The U.S. ran a $375 billion merchandise trade deficit with China in 2017, more than three times the size of the bilateral shortfall 15 years earlier. President Donald Trump has seized on the ballooning deficit figures to push Beijing to level the playing field for American businesses.
But his proposal to levy tariffs on as much as $150 billion in Chinese imports has disturbed the business community and rattled financial markets. The International Monetary Fund has warned that escalating trade tensions could undermine the broadest global upswing in years.
China has threatened to respond with its own tariffs. Hoping to break the impasse, the president this week dispatched top economic advisers including Treasury Secretary Steven Mnuchin for talks with Chinese officials in Beijing.
The data for trade in goods suggest China’s ability to retaliate is limited, because it imports far less from U.S. producers than it exports. That doesn’t mean Beijing won’t pursue other means of retaliation that could prove damaging to America’s companies and economy.
The value of U.S. merchandise shipped to China totaled $130.4 billion last year. Commercial aircraft was the biggest export at $16.3 billion, followed by soybeans at $12.4 billion and passenger cars at $10.5 billion. Semiconductors and industrial machines rounded out the top five.

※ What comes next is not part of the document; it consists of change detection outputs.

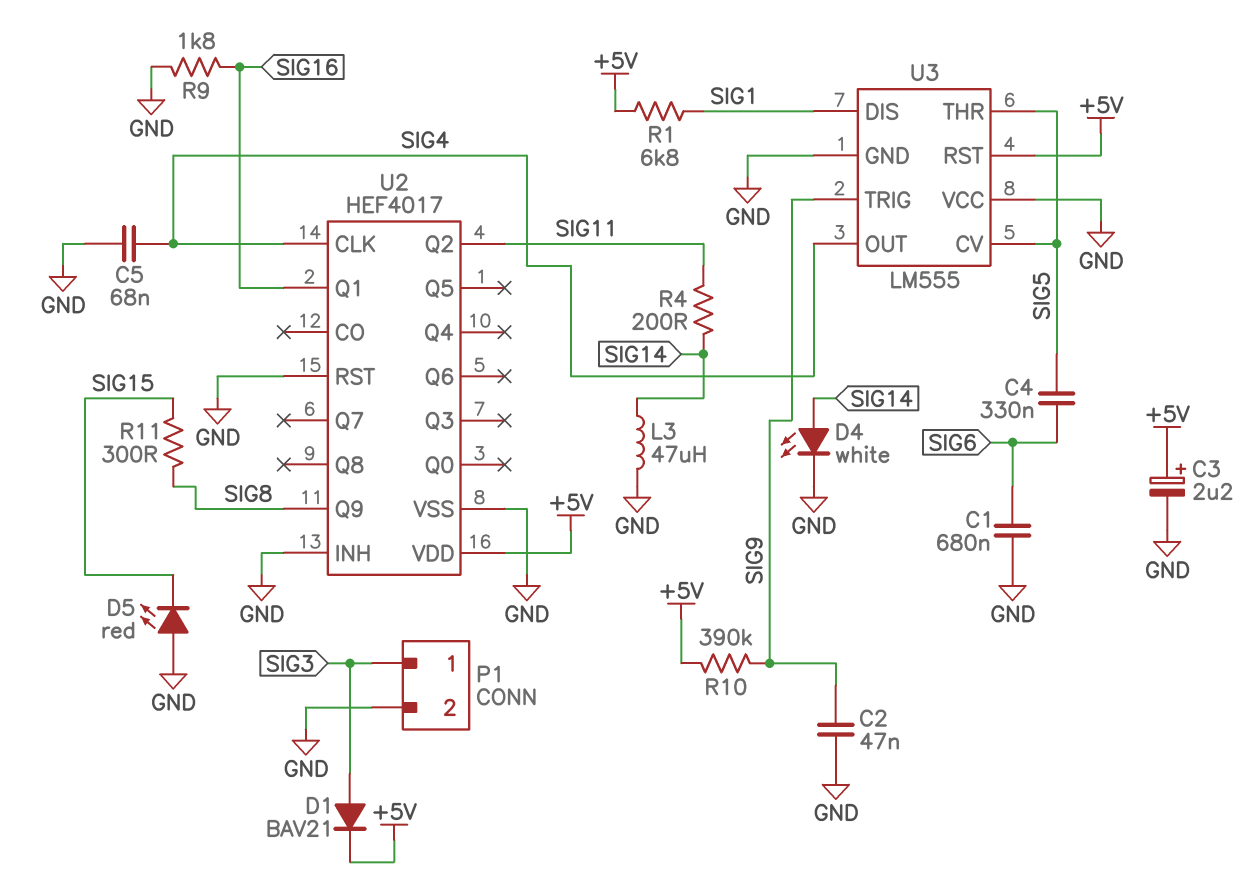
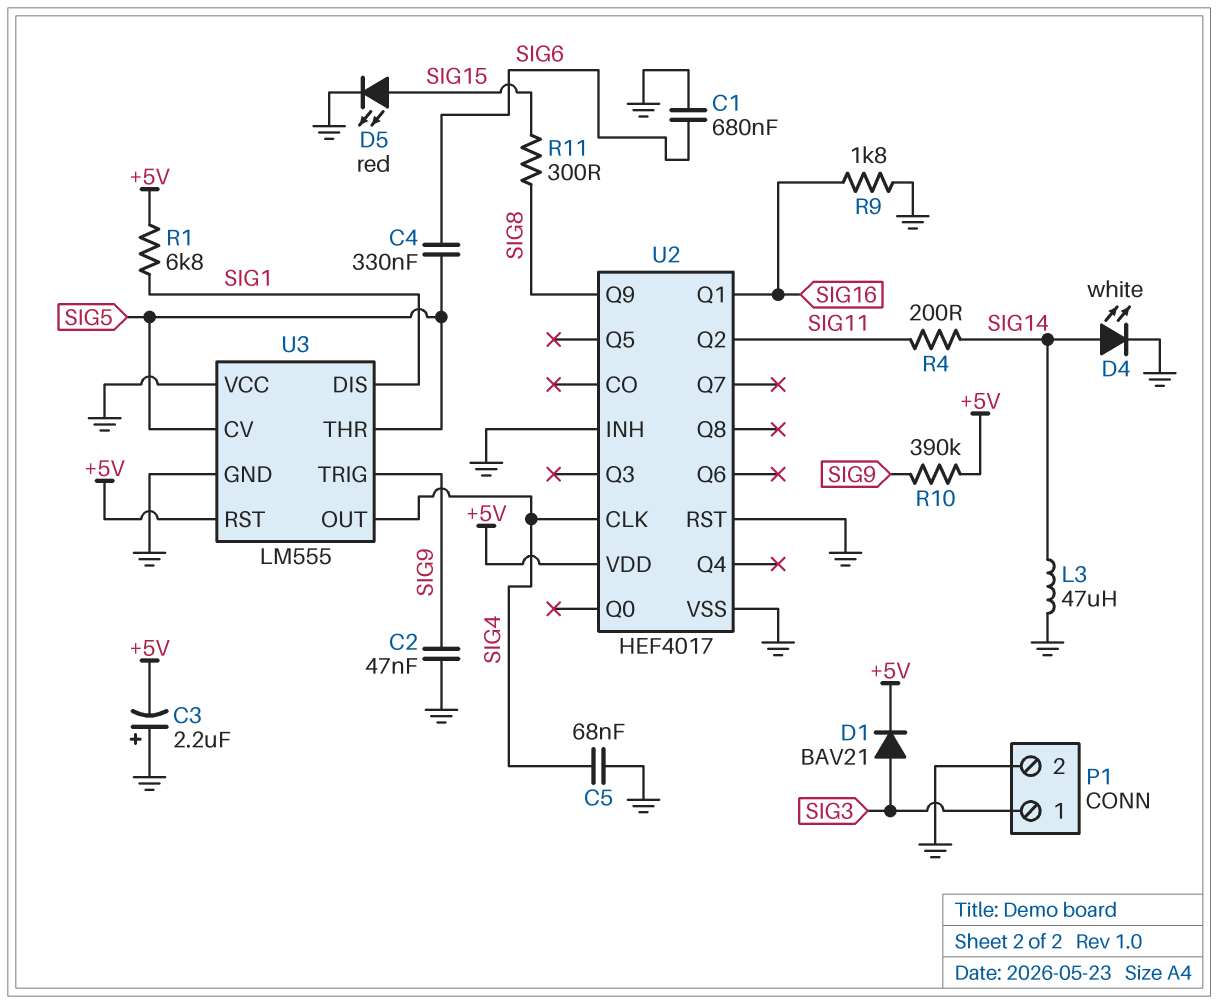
C3: 2.2uF (plus +5V, minus GND) -> 2.2uF (plus GND, minus +5V)
D5: LED red (A GND, K SIG15) -> LED red (A SIG15, K GND)

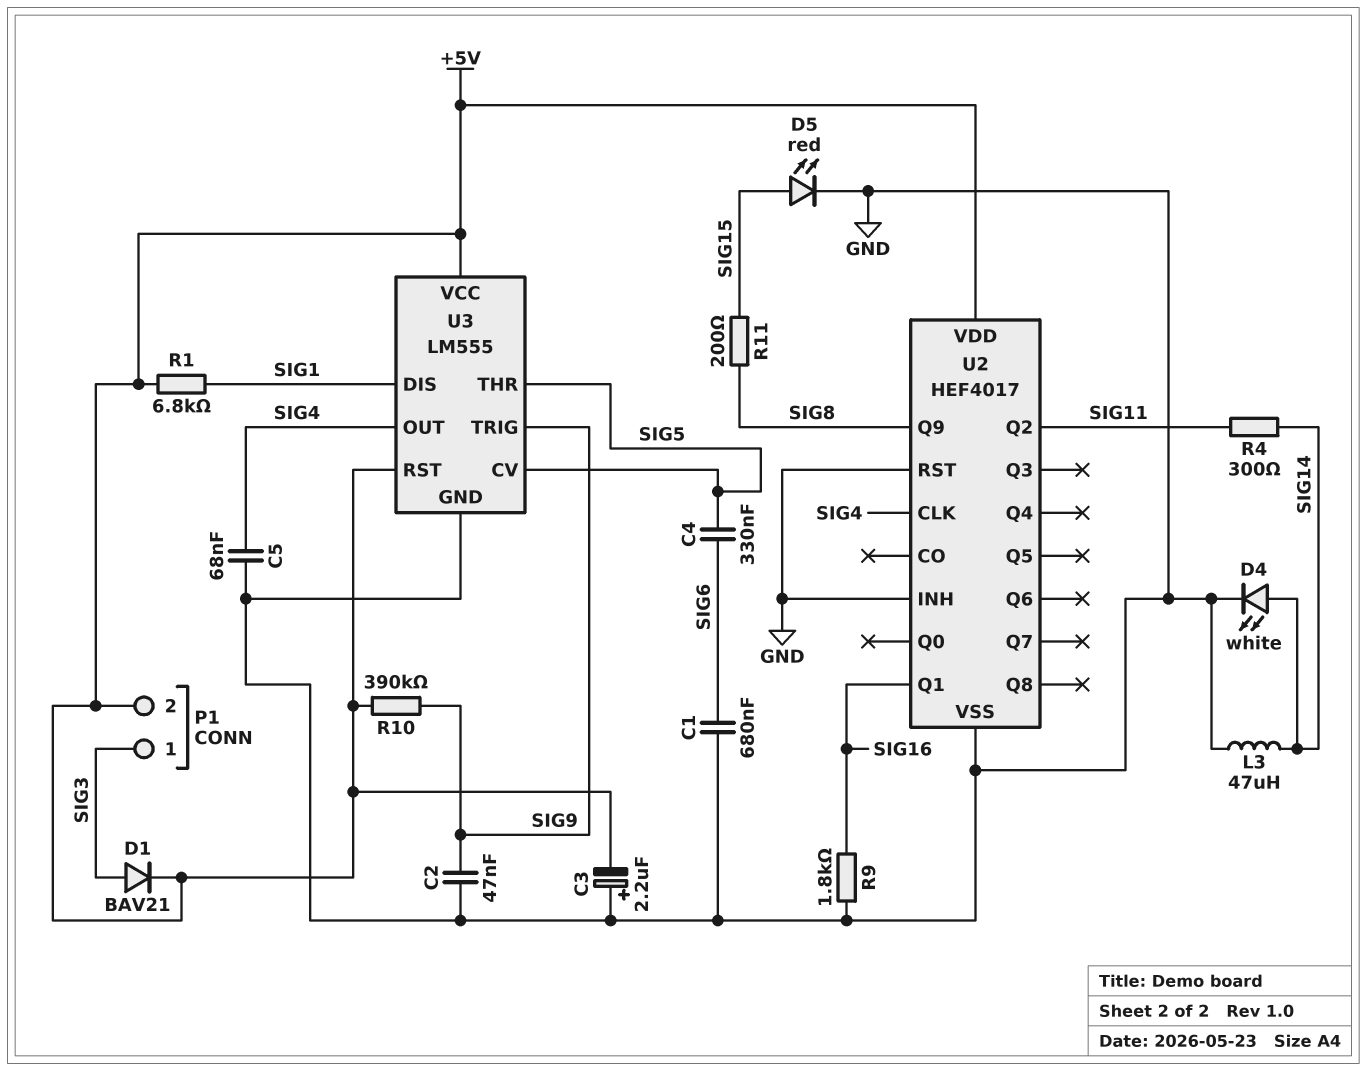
P1 pin 2: GND -> +5V
R4: 200 (SIG11, SIG14) -> 300 (SIG11, SIG14)
R11: 300 (SIG8, SIG15) -> 200 (SIG8, SIG15)
U3 pin VCC: GND -> +5V

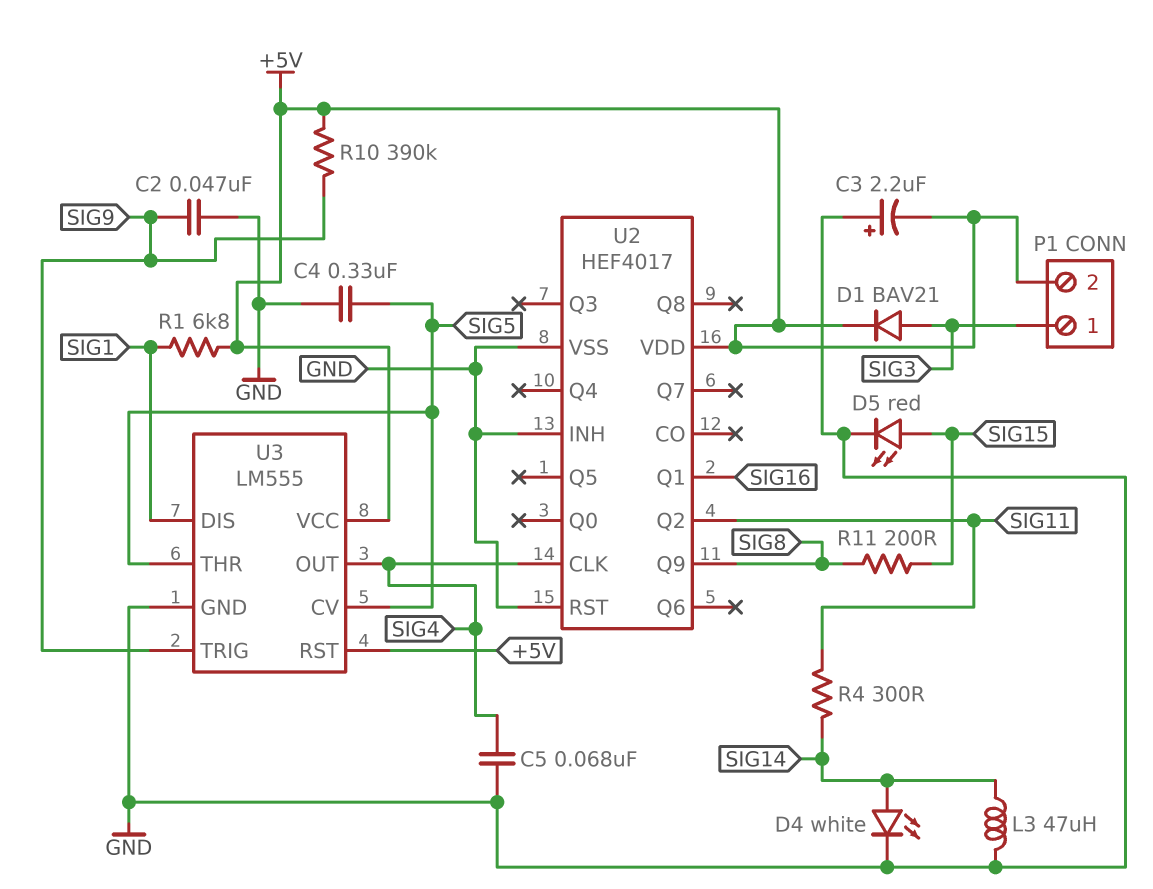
C1: 680nF (GND, SIG6) -> none
C4: 330nF (SIG5, SIG6) -> 330nF (GND, SIG5)
R9: 1.8k (GND, SIG16) -> none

The top five categories of U.S. exports to China represented almost 40 percent of the value of American shipments to the world’s second-largest economy in 2017. Over the last five years, the largest percentage increases in shipments from those sectors were in aircraft and auto manufacturing, indicating those industries would suffer the most if Beijing decides to drop the hammer.
Taking aim at America’s biggest exports risks causing political pain for the president. Aircraft maker Boeing Co. has operations across the U.S., including production facilities in South Carolina, a state Trump won in the last election. Soybeans are a major crop in states the president will be looking to hold or swing in 2020, including Minnesota, Iowa and Indiana. Trump rode to power partly due to his popularity in auto-industry states such as Ohio and Michigan.